Anyone who has worked with Play Framework will tell you that it's fast. Play, which was recently ranked in a RebelLabs report as the 6th most-used web framework among Java developers, does all it can to wring every last drop of performance out of the JVM. The big question is how, and why, is Play able to be so fast?
The short answer: Play is a stateless, asynchronous, and non-blocking framework that uses an underlying fork-join thread pool to do work stealing for network operations, and can leverage Akka for user level operations.
While this is accurate, it's not especially helpful to non-experts. So let's break it down and explain why Play is designed the way it is, and how those decisions make Play fast.
Every web framework does essentially the same job of processing an HTTP request. The web framework gets the bytes handed to it by the OS, turns it into the logical HTTP representation (GET, POST, etc), makes some calls of its own (to a database, to disk or to a REST API), and returns the result back to the browser, wrapped in an HTTP response. To do this, the web framework needs to make use of a thread, which contains the book keeping information needed for a CPU core to execute instructions.
At some points in processing the HTTP request, the system has made a call for remote data, and is waiting for the result. Typically, the thread blocks while waiting for the result. During this time, the CPU is idle.
This is a model that most programmers are familiar with, but it's still too low level. Fundementally, an HTTP request is a demand for work to be done, and the CPU core is the thing that's doing the work.
So imagine that instead of an HTTP request, there's a book that contains pages.
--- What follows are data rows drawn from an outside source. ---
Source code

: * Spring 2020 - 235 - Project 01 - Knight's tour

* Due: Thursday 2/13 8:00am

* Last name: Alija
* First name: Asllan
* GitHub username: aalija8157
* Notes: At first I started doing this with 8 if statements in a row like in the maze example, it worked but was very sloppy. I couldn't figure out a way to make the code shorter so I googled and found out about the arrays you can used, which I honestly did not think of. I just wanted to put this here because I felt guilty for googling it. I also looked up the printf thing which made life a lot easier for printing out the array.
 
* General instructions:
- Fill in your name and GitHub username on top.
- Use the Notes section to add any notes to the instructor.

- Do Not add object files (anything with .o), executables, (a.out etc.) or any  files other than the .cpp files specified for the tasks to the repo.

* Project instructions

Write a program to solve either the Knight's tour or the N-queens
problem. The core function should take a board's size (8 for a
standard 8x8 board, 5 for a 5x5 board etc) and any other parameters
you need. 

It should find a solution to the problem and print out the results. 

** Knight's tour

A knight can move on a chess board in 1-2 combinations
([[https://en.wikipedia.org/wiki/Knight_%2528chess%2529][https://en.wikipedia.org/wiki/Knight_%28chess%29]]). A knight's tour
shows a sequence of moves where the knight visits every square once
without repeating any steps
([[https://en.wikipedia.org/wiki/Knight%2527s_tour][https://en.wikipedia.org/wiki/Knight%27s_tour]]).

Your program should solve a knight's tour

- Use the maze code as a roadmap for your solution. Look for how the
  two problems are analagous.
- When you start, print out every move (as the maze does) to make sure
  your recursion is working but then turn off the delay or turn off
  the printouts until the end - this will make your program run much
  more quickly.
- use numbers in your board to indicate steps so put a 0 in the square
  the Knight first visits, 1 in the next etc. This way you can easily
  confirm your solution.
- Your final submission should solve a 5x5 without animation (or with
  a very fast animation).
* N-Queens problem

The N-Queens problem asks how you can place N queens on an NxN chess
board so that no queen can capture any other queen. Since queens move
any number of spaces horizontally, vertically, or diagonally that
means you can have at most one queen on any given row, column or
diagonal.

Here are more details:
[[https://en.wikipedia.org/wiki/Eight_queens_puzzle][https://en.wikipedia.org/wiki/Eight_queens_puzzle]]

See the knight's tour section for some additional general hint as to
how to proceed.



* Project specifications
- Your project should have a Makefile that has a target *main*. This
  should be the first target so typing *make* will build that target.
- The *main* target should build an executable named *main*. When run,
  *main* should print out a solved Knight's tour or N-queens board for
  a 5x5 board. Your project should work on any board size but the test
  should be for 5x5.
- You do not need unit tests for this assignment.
Imagine instead of a CPU core, there's a paper shredder, in another room. And imagine that instead of a thread, there's a person who has the job ripping out some pages out of the room with the book, going into the shredder room, and feeding a page into the paper shredder.
One person ripping pages out and feeding pages into a shredder is doing as much work as possible, but the IO -- the cost of going backwards and forwards between different rooms -- means that the shredder is idle while the person is bringing more pages to it. Even worse, some times the door to the book room is locked, and the person has to wait (blocking) until the door opens again.
You can shred more pages if you add more people. Each person will hold some pages out of a book, and they will hold those pages and make an orderly line to the shredder. If you calculate it right (using Little's Law), the average wait time balances out with the arrival and departure time and the shredder always has pages to shred.
So far so good. But there's a wrinkle: there's never one single HTTP request. Instead, there are multiple HTTP requests. So in our imaginary model, there are multiple books, each in their own room, and a number of people that take pages out of those books and line up behind the shredder.
There's another wrinkle: all the HTTP requests have to be served at roughly the same rate. This means that there has to be some fairness, so that people don't all go to the same room and rip all the pages out of one book, while neglecting all the others.
The Java servlet model was invented in 1998, and ensured fairness through a "thread per request" model–every book had a person assigned to it, and everyone lined up in front of a single shredder. This was a huge advance at the time, as the alternatives (CGI, thread per connection) were horribly inefficient.
Java EE application servers are all built on top of servlets, and so inherit from the underlying assumptions of the threading model. In particular, Java EE applications typically make heavy use of ThreadLocal as a way to ensure an implicit context for the request–this is like putting a sticky note on the person handling the book, and it means that even when the person you're looking at isn't in the book room, you can still identify them.
This worked at the time, when there was a single CPU with a single core. But computers added multiple CPUs and cores, and CPU cores got faster than network and disk access did. Now, not only are there more shredders, but they also chew through paper faster. The people that feed the paper to the shredders must move as fast as possible in order to meet demand. This is where the "thread per request" model has a problem. If there is any blocking in the request–if the door is locked–then the person is out of action and cannot feed paper.
Java 1.6 and 1.7 made great strides in thread management and non-blocking IO. Play takes full advantage of these new APIs, building directly on a thread pool that enables work stealing. Because Play is non-blocking, threads are not blocked when the network is slow, but are free to serve another HTTP request–and because Play is stateless, there is no session information tied to the thread that would confuse it.
In shredder terms, if a person is taking pages from a book, and goes back to find the door locked, that person can try another door and take pages from a different book -- all while maintaining levels of fairness between the books being shredded and the lines for the various shredders.
So that's why one reason why Play is fast: Play uses CPUs more efficiently. In fact, many customers find that Play works so well that they are able to retire servers after moving to Play.